* **情報を使って**:
1. 次の(a)〜(c)は文化財の解説文と合っていますか。それぞれ「はい」か「いいえ」で答え、決め手となる解説文の語句をそのまま引用してください。
(a) 般若心経並びに神馬図板木の表面には、般若心経が18行彫られている。
(b) 銅鐘は江戸時代に製作された。
(c) 宇佐の鉄燈籠は、宝珠と竿が現存している。
2. 文化財の解説文を、最後の文の後から書き継いでください。

═════ 元の文章 ═════

般若心経並びに神馬図板木

縦26.7~27.6㎝、横46.7㎝、厚さ1.6~1.7㎝。両面ともに版面となっており、表面に般若心経が18行、裏面には神馬図が彫られている。表面の右側に「明応八年己未七月吉日」、左側に「積善院常住」の文字が刻まれている。

禅寺で祈祷や盂蘭盆会などの際に般若心経と馬の図を摺った紙を「紙銭」とともに仏殿の柱に貼って鬼神に施す、「経馬」または「馬経」と呼ばれる行事に使用されたものと思われる。この行事は現在も京都府など一部の禅寺で行われているということであるが、板木そのものの遺存例はないようである。

版木の紀年銘である明応8年(1499)であり、同じ15世紀末の版木は、山口県内ではこれを含めて3例しかなく、大変貴重な資料である。

銅鐘

総高105.8cm、鐘身高81.0cm、口外径61.0cm、同内径49.2cm。上・下帯とも無文。乳は4段4列に配されている。撞座は撞きくずれてその形状は明らかでない。「周防国玖珂庄新寺 文永九年十一月日 大工依継 願主明真」の銘文があり、鎌倉時代の文永9年(1272)に製作されたものである。

いつの頃からか岩国の永興寺(ようこうじ 吉川家の菩提寺)にあったが、本来、新寺(極楽寺)のものだとして、天和4年(1684)岩国藩主第四代吉川広紀の命により極楽寺に戻されたと伝えられている。

宇佐の鉄燈籠

永享9年(1437)に造られた山口県最古の鉄燈篭で、笠・火袋・中台・基礎の四つの部分が現存し、宝珠と竿は欠失している。寛延3年(1750)に萩藩に提出された「八幡宮由来書」によると「永享九丁巳八月吉日山代庄宇佐村長兼大工藤原朝臣安信」の銘文があり、欠失している竿の部分に銘文があったと推測される。

この鉄燈篭は弘化年間(1844-1848)に宇佐八幡宮の社殿を再建した際に出土したもので、地震等により地中に埋没した際に部材が欠失したものと考えられる。

基礎に見られる花文(かもん)や高肉彫り(たかにくぼり)の獅子などは技工的に優れており、金工資料としても重要である。

小桜韋威胴丸 兜・大袖・替袖・頬当・喉輪・臑当付

織田信長の所用と伝えられる胴丸である。胴の高さ36.5㎝、胴廻り114.5㎝、草摺(くさずり=胴の下にさがっていて、足の太股を守る部分)の高さ25.5㎝の軽装の鎧である。小札(こざね)は、黒漆を盛り上げて塗った本小札で、小桜模様の染め革を使って毛を返したように威し(小札を横長に綴ったものを上下につなぐこと)ている。韋所(かわどころ)には藻・牡丹・獅子を描いた革や藍染めの杉・菖蒲を描いた革などが使われ、萌黄・白・浅黄・紅・紫の5色の色糸で小さな針目を出す伏せ縫いが施されている。金具廻りには小桜鋲が使われ、綿噛(わたかみ=胴を肩から吊す革)に付けられた杏葉(ぎょうよう)には、金メッキの「織田瓜紋」が据えられている。兜は、五十二間総覆輪筋兜(兜鉢のはぎ合わせの部分を金属で覆い、筋状になっている)と言われるもので、臑当なども含めて安土桃山時代の特色を示す優れたものである。

═════ 提供データ ═════

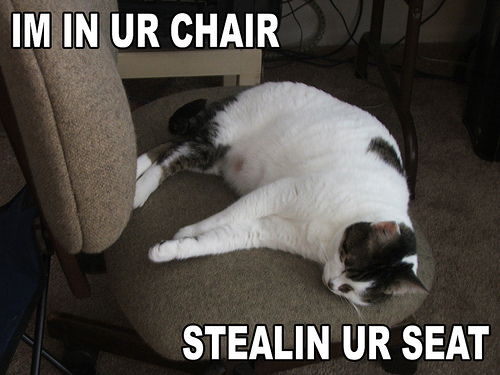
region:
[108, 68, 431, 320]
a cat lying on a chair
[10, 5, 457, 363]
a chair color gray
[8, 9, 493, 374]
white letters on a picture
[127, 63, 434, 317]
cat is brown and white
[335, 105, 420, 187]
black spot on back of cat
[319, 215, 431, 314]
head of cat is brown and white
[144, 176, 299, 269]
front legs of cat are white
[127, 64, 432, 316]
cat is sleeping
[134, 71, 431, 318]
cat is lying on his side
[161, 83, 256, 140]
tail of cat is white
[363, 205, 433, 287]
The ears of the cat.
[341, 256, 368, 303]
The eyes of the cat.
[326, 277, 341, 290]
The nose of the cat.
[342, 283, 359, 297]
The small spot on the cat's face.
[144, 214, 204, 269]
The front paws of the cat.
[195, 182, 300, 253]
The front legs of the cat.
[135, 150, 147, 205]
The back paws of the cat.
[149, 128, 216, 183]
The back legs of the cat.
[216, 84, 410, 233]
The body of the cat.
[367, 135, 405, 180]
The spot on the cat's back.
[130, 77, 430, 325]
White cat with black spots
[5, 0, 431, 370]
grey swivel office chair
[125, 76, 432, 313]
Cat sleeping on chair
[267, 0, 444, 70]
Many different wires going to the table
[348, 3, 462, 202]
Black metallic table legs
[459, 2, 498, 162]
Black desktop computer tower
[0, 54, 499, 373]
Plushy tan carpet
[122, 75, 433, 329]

═════

* **解答**:
1.
(a) はい。「表面に般若心経が18行」
(b) いいえ。「鎌倉時代の文永9年(1272)に製作されたものである」
(c) いいえ。「宝珠と竿は欠失している」

2.
色々威胴丸 広袖付

安芸国(現在の広島県)銀山城主(かなやまじょうしゅ)・武田光和(たけだみつかず)が所用したと伝えられる胴丸。胴の高さ31.5㎝、草摺(くさずり=胴の下にさがっていて、足の太股を守る部分)の高さ23.1㎝、胴廻り(脇板)119.7㎝の活動しやすい軽装の鎧で、小札は、黒漆を盛り上げて塗った本小札を白・紅・萌黄・紫の色糸を使って、毛を伏せたように威し(小札を横長に綴ったものを上下につなぐこと)ている。金メッキの金具廻りや韋所には、藍染め革や藻・牡丹・獅子が描かれた革、熏革(くすべかわ=松葉の煙でくすべ、地を黒くして白く模様を残した革)などが使われている。黒漆を盛り上げて塗った本小札を色糸で威して作られた壷袖(袂のない袖)が付いている。

藍韋威肩白紅胴丸

胴の高さ32.3㎝、草摺(くさずり=胴の下にさがっていて、足の太股を守る部分)の高さ20.3㎝、胴廻り(脇板)106.5㎝の室町時代に作られた胴丸(軽装の歩兵用の鎧)。小札(こざね)は黒漆塗りの本小札で、白・紅の色糸や藍染めの革を使って毛を伏せたように威し(小札を横長に綴ったものを上下につなぐこと)ている。金メッキの金具廻りや韋所(かわどころ)には、藍染め革や茶染め革、藻・牡丹・獅子が描かれた革などが使われて、萌黄・紫・黄・白の色糸で伏せ縫い(表に小さく針目を出す縫い方)がされている。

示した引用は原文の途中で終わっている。